Meskipun begitu, karya Duverger, Sociologie Politique telah memberikan kontribusi khazanah keilmuan
yang baik dalam menjelaskan kolerasi antara kekuasaan dengan pola perilaku di masyarakat. Termasuk
didalamnya membicarakan struktur politik, faktor yang menyebabkan antagonisme politik dan yang
terakhir adalah Duverger mampu menjelaskan bagaimana mengubah suasana antagonisme politk
menuju suasana yang terintegrasi didalam masyarakat.

B.Kesimpulan

Teori konflik adalah yang lebih bersifat kompleks dan muncul sebagai kritikan atas teori fungsionalisme
structural yang terjadi akibat adanya konflik yang menghasilkan kompromi-kompromi yang berbeda
dengan kondisi semula. Pendekatan konflik masa kini melihat perilaku kriminal sebagai suatu refleksi
dari kekuasaan yang memiliki perbedaan dalam mendefinisikan kejahatan/ penyimpangan.

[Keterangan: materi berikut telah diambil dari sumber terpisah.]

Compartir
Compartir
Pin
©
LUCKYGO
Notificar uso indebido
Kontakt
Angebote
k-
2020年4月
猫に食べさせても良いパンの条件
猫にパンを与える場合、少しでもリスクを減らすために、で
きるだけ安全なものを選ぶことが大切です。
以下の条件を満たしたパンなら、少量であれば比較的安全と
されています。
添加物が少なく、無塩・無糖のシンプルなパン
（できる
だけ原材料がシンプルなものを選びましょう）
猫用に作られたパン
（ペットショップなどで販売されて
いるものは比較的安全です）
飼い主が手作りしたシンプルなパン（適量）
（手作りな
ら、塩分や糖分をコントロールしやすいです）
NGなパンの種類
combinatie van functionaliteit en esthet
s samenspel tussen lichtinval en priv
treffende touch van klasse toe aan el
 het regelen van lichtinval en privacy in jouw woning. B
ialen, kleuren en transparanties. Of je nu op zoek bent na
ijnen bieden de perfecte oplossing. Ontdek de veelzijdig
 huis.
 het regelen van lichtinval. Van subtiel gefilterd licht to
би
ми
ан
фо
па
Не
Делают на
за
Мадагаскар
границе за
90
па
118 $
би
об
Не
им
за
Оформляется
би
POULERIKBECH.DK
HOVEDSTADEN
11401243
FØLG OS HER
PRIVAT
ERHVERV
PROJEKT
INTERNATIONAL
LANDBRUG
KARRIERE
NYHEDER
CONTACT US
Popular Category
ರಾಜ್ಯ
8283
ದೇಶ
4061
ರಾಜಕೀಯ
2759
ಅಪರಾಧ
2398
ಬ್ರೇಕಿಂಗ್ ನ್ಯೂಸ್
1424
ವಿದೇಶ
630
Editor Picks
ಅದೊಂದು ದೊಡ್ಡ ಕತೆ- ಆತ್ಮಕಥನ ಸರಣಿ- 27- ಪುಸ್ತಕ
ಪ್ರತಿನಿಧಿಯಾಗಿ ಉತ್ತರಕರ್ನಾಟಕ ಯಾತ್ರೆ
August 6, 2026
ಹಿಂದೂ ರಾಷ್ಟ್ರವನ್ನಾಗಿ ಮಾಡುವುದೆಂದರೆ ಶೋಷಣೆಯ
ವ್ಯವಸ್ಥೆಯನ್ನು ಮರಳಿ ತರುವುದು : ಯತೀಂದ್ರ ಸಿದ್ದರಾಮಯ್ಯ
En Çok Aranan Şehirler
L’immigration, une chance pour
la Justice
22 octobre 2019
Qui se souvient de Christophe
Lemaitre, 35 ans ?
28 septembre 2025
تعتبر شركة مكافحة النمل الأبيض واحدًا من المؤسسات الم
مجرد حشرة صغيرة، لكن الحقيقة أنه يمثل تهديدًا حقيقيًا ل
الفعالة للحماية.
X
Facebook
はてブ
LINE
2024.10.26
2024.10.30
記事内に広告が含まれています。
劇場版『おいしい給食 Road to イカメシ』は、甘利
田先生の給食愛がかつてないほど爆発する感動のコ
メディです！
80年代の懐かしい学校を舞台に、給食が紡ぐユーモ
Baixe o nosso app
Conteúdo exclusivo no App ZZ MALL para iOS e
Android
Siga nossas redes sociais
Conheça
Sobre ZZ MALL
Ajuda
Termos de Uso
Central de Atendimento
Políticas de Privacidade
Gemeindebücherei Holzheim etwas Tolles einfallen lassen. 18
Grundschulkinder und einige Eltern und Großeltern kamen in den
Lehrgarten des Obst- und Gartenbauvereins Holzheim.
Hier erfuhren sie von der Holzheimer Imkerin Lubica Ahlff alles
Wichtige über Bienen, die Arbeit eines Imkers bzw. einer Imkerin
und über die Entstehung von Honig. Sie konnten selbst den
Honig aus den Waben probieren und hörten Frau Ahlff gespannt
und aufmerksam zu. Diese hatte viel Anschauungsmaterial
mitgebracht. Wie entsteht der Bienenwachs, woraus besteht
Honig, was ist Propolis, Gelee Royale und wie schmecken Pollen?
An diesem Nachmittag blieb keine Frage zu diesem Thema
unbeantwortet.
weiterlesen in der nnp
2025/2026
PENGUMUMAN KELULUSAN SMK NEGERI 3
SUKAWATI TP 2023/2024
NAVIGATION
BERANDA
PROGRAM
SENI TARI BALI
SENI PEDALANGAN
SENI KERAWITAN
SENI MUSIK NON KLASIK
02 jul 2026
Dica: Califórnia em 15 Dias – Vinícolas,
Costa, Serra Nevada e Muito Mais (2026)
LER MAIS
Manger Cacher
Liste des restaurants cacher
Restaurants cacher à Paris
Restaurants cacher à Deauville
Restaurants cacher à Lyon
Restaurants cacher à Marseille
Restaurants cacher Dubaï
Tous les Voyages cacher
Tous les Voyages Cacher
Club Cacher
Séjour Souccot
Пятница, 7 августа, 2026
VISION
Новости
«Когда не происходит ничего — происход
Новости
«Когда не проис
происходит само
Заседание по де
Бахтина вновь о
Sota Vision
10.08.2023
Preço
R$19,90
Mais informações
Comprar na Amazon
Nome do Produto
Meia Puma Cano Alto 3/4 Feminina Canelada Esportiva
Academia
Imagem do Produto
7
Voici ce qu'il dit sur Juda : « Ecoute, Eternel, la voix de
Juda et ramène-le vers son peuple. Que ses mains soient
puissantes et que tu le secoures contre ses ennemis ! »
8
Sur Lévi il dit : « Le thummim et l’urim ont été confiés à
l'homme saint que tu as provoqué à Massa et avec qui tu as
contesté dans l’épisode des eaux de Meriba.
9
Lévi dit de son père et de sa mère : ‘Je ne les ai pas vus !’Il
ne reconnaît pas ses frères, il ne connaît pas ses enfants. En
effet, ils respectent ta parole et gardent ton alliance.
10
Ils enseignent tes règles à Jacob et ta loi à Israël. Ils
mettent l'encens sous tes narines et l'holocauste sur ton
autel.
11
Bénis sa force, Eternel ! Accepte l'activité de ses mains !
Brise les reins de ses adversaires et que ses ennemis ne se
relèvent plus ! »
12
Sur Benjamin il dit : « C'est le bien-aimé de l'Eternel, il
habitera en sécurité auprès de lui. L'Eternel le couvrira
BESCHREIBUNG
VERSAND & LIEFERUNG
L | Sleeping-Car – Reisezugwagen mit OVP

Teori-teori konflik kontemporer sering kali juga menganggap kejahatan sebagai suatu tindak rasional.
Kejahatan yang terorganisir adalah suatu cara rasional untuk memenuhi kebutuhan-kebutuhan ilegal
dalam masyarakat kapitalis. Teori-teori konflik menganggap kejahatan sebagai suatu ciri yang tidak
dapat diubah dari masyarakat kapitalis.

Pendekatan konflik masa kini melihat perilaku kriminal sebagai suatu refleksi dari kekuasaan yang
memiliki perbedaan dalam mendefinisikan kejahatan/ penyimpangan. Ada sebagian pemikir konflik
kontemporer yang mendefinisikan kriminalitas sebagai suatu fungsi dari posisi kelas sosial. Karena
kelompok elit dan kelompok yang tidak memiliki kekuasaan memiliki kepentingan yang berbeda, apapun
keuntungan dari kelompok elit akan bekerja melawan kepentingan kelompok yang tidak memiliki
kekuasaan.
C.saran

Sebaiknya dalam kehidupan bermasyarakat harus memiliki sikap toleransi atau sikap saling menghargai,
apalagi di masa kini atau masa modern seperti ini banyak konflik yang terjadi di masyarakat baik itu
terpengaruh dari kelompok internal atau eksternal.